In response to the war, Israel’s ministry of finance revised its 2025 growth forecast downward from an earlier 3.6% estimate to 3.1%, highlighting the pervasive impact of regional instability. Analysts warn that unless the security situation improves, growth projections could be revised down further.
Investor confidence, already fragile due to Israel’s political turbulence and ongoing war with Palestinians, has taken another hit. The uncertainty created by Iranian and Yemeni missile attacks has raised the risk premium associated with Israeli assets, potentially triggering further capital flight.
The United States remains Israel’s financial backstop, providing $3.8 billion annually in military aid under a decade-long memorandum of understanding signed in 2016, as well as significant loan guarantees. Additional emergency supplemental appropriations passed by the U.S. Congress in 2024—totaling $26.4 billion—have helped cushion Israel’s military budget and, by extension, its economy.
Yet, even this unprecedented financial support has limits. The structural damage to infrastructure and the human toll of war weigh heavily on the economy’s capacity to rebound. Continued military escalation risks overwhelming fiscal buffers, particularly as domestic unrest and international divestment campaigns gather momentum.
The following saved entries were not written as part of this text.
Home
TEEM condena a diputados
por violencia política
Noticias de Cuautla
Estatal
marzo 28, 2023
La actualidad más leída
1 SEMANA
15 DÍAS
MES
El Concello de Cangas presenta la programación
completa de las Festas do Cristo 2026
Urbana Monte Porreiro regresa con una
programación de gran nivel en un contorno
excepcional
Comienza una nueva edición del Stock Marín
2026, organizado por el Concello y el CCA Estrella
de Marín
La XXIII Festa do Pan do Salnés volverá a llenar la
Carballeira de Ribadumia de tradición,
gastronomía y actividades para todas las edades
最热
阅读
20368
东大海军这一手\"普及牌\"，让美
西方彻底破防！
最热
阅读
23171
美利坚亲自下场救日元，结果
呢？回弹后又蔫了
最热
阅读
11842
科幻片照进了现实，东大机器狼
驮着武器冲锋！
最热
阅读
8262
Israel’s economic woes are symptomatic of a broader regional fragmentation. The escalating missile campaigns from Iran and resistance
movements reflect a shift toward asymmetrical warfare amplify economic vulnerability of the occupying regime.
The sustained economic and security challenges underscore a critical juncture. Israel faces the twin risks of economic stagnation and deeper social fracturing unless a path to de-escalation emerges. Meanwhile, regional actors are leveraging missile attacks as strategic tools to inflict economic damage, signaling a new era of hybrid warfare with profound implications for Israel - the odd man of West Asia.